A brief look at this week's news insights that impact internal auditors
February 3, 2017
Tips to ensure that the internal audit function performs optimally, circumstances where internal auditors can receive SEC whistleblower awards, and a new study indicates organizations are more concerned about brand reputation than cyber attacks when it comes to risk management.
Ensuring the Internal Audit Function Performs Optimally
Carrying the responsibility of improving the organization’s governance, management controls, and risk management is a tall order, but there are ways to assure the internal audit function runs at peak performance. To combat the high turnover that internal audit departments sometimes experience, working with HR to build a pipeline of candidates, in addition to prompting employees to rotate from other departments, can develops a culture of shared risk management. Internal auditors should also ensure they have a seat at the strategic planning table, which allows them to offer valuable viewpoints given their ties to the organization’s current processes and controls should any acquisitions take place or new systems get introduced.
Internal Auditors Can Obtain SEC Whistleblower Awards
Under the SEC's Whistleblower Program, internal auditors are eligible for awards in certain circumstances. Since the SEC recognizes that internal auditors and compliance personnel are among those in the best position within the organization to expose fraud, Section 21F-4 of the Securities Exchange Act allows them to receive and award if they disclose information about a fraud that could cause “substantial injury” to the financial interest of investors. Additionally, internal auditors are subject to a reward if they believe the business is engaging in conduct that will impede an investigation, or if 120 days have passed since they disclosed the information internally.
Questions to Ask When It's Time for an IoT Implementation
As IoT initiatives continue at many companies to improve the bottom line and internal operations, the internal audit function should work off of a checklist to prepare for any risks associated with such projects. The focus areas should include questions related to the IT organization and the IT strategy, in addition to inquiries tied to security, compliance, and governance. Perhaps one of the most important sections would include organizational buy-in, which should focus on defining the business value case for the IoT initiative and developing a team focused on the project.
Report: Reputational Risk Is a Bigger Concern than Cyber Attacks
A new study that surveys 641 individuals involved in risk management activities within their business ranks their biggest fears as it relates to risk management. In the study, conducted by the Ponemon Institute, “The Imperative to Raise Enterprise Risk Intelligence,” 63 percent of respondents said that brand damage was their biggest concern, while security breaches and business disruption tied for second place. Of the individuals surveyed, only 24 percent indicated that their organization had a risk management strategy in place, while one-third had no defined strategy at all.

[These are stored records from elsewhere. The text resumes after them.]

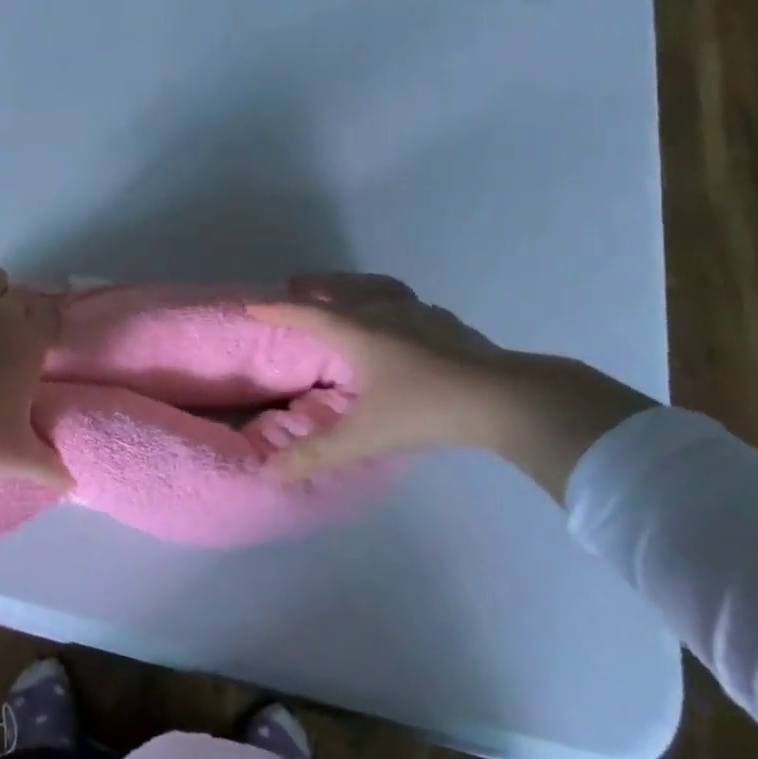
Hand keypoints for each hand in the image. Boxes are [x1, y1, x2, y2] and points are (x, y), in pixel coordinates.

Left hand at [0, 264, 70, 486]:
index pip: (52, 317)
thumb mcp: (18, 456)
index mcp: (31, 345)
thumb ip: (49, 466)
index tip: (42, 331)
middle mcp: (5, 316)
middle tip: (10, 327)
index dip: (49, 320)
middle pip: (23, 295)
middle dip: (20, 306)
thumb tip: (75, 487)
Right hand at [248, 273, 658, 500]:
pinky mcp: (451, 326)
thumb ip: (316, 456)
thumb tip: (268, 475)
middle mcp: (386, 313)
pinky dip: (392, 304)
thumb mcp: (363, 438)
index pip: (308, 314)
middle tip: (299, 283)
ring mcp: (422, 316)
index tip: (254, 305)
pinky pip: (409, 304)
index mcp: (359, 332)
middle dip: (317, 286)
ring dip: (357, 287)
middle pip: (344, 289)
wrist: (503, 398)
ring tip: (349, 293)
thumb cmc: (424, 410)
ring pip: (380, 289)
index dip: (278, 310)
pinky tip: (403, 322)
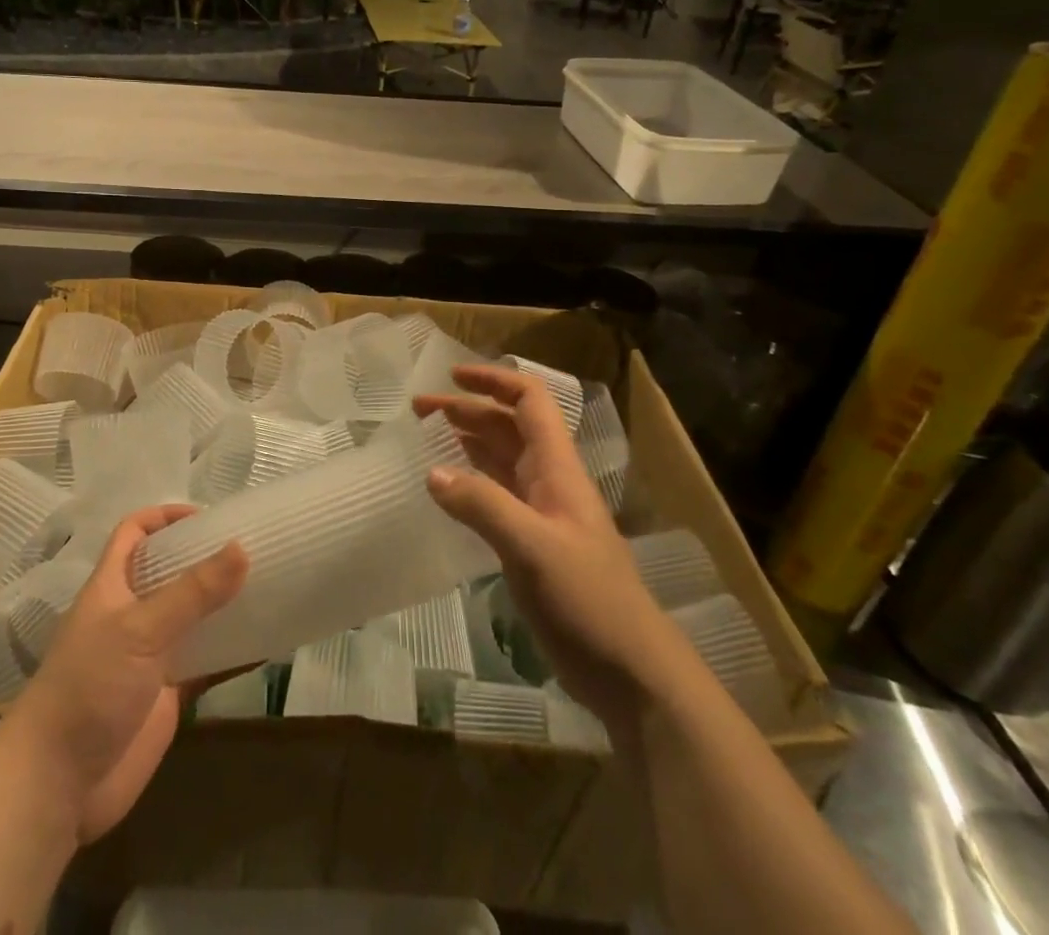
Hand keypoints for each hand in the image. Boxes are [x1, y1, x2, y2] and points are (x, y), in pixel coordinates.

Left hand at [4, 505, 246, 843]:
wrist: (57, 786)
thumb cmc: (89, 688)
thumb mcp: (140, 630)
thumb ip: (192, 592)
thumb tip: (241, 548)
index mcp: (112, 586)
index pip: (133, 534)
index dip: (164, 517)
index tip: (207, 516)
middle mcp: (132, 615)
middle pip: (170, 572)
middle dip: (205, 558)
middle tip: (252, 547)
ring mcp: (150, 657)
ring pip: (193, 618)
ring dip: (224, 604)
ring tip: (269, 586)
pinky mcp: (167, 696)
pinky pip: (207, 664)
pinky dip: (234, 654)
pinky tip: (267, 644)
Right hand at [415, 363, 687, 723]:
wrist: (631, 672)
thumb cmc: (588, 600)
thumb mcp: (532, 547)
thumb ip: (482, 505)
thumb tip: (432, 473)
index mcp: (557, 469)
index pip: (529, 402)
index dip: (493, 382)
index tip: (451, 377)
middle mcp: (549, 482)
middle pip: (507, 427)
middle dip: (465, 411)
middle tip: (417, 411)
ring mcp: (542, 515)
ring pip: (499, 461)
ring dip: (465, 442)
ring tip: (423, 439)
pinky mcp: (532, 546)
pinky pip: (494, 498)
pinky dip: (468, 483)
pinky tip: (444, 491)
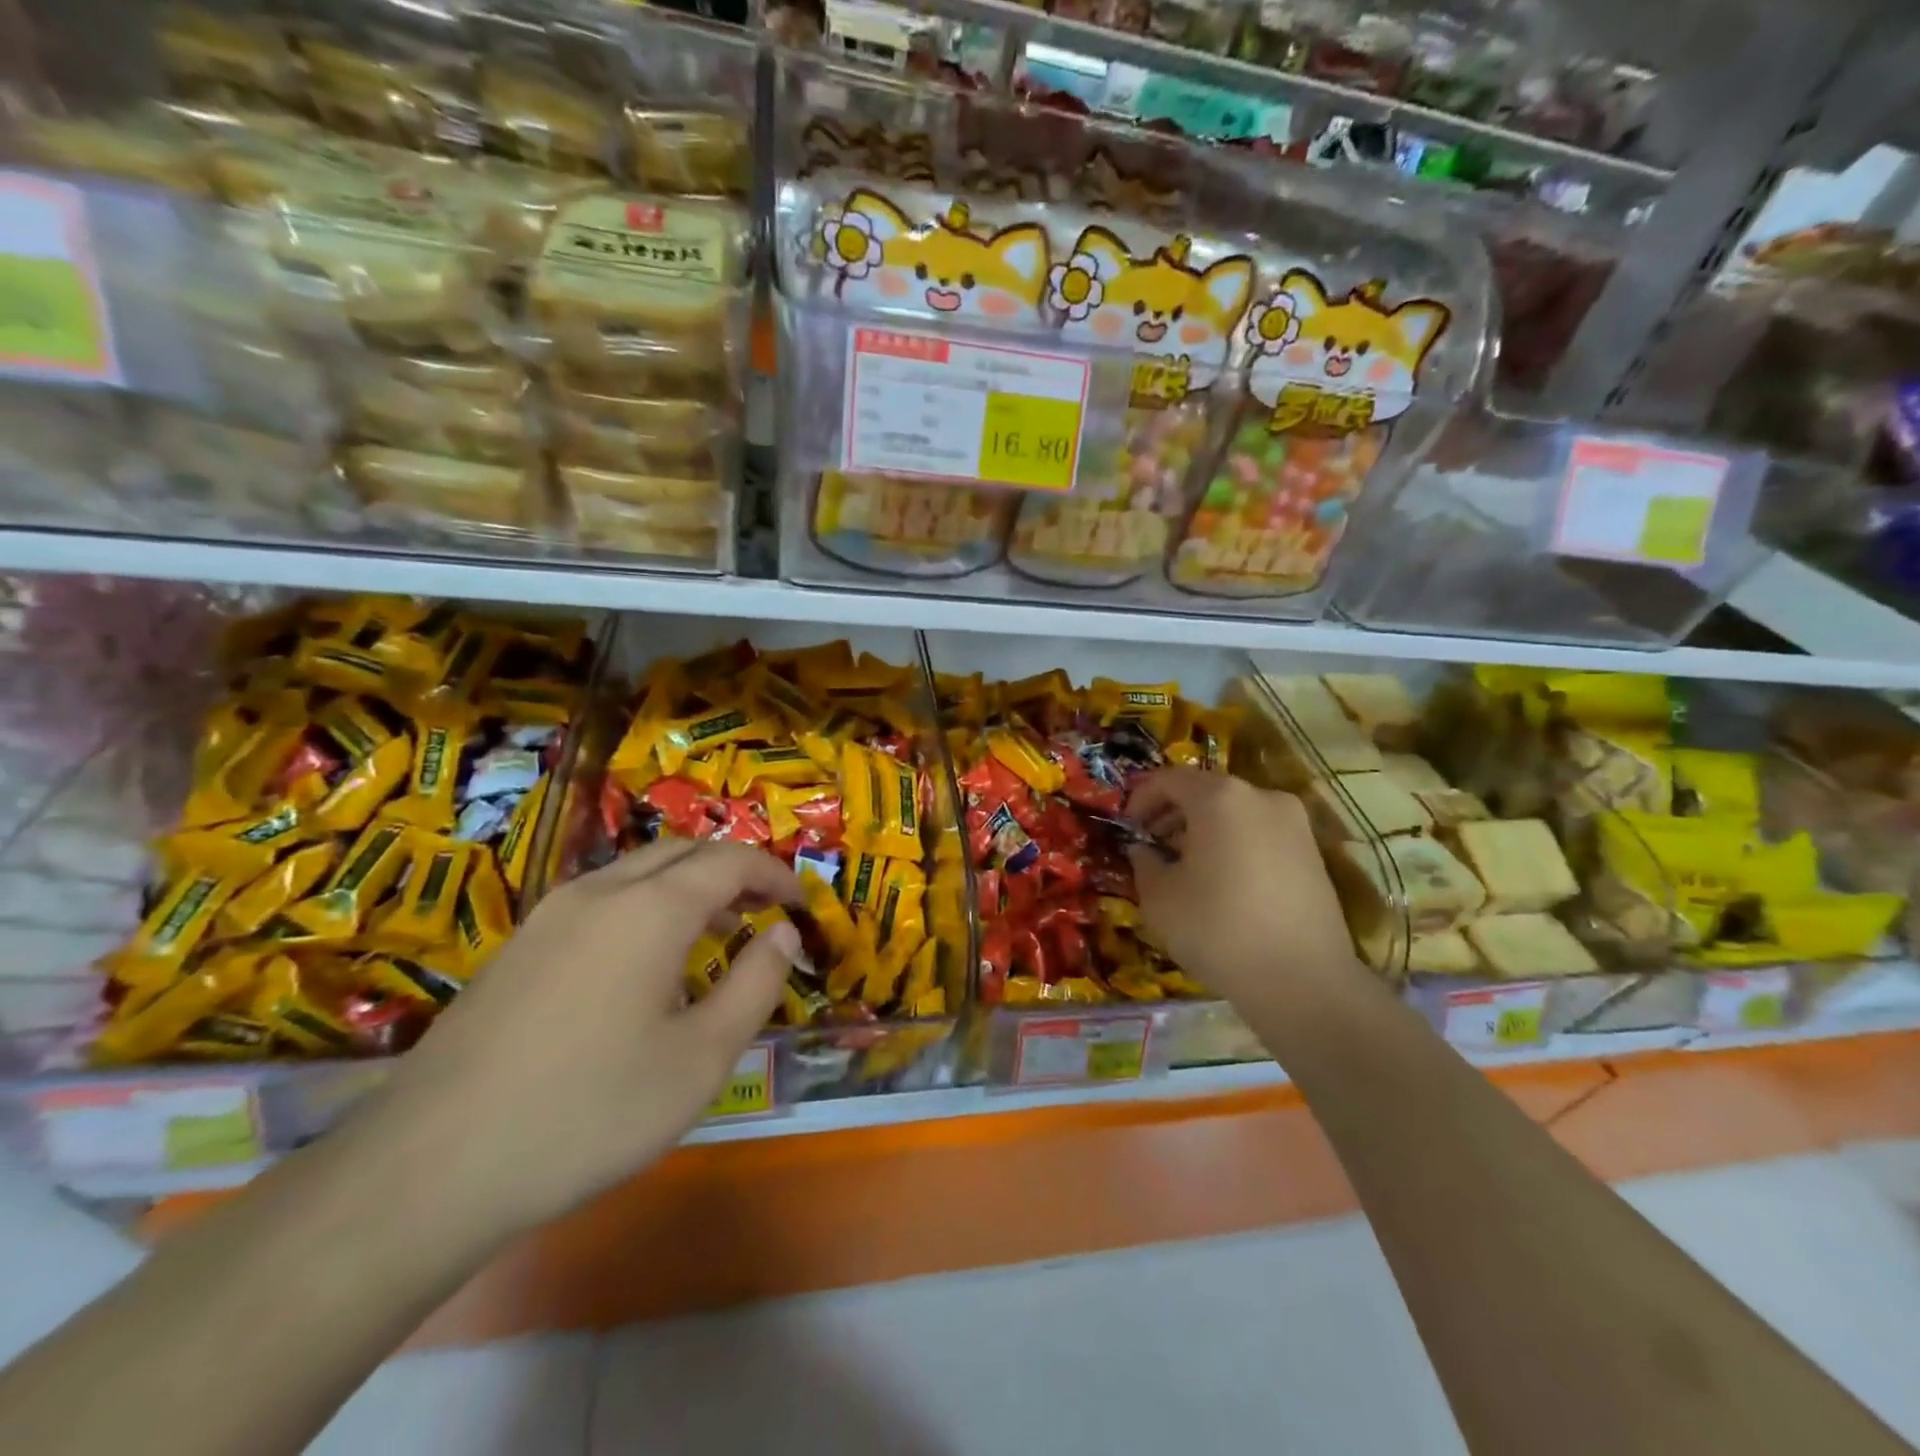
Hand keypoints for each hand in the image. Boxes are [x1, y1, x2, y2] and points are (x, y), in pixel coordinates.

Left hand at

Former Och-Ziff Executives Charged with FCPA Violations
Two former executives at Och-Ziff Capital Management Group are facing monetary penalties for allegedly violating the Foreign Corrupt Practices Act (FCPA). The SEC charges allege that Michael Cohen, head of Och-Ziff’s European office, and Vanja Baros, who leads Africa-related deals, caused millions of dollars in bribes to be paid to government officials in Africa, according to an SEC release. The alleged misconduct resulted in the Libyan Investment Authority sovereign wealth fund to invest in Och-Ziff managed funds. The bribery scheme involved agents and partners to pay bribes to high-ranking foreign government officials.
Is the Backlash Against Non-GAAP Earnings Measures Receding?
Pressure may be easing on companies that prefer to use unsanctioned measures when reporting earnings. New leadership at the SEC may be less inclined to pursue non-GAAP as an issue, and accounting’s top rule maker says he’s open to rethinking the rules around the use of the unsanctioned metrics. Companies have recently increased their use of non-GAAP metrics, and some have pushed the envelope on what could be considered an acceptable use of the disclosure tactic. But after an SEC crackdown, the regulator’s campaign has started to recede, and recent developments indicate the Financial Accounting Standards Board may be willing to make some changes to its rules.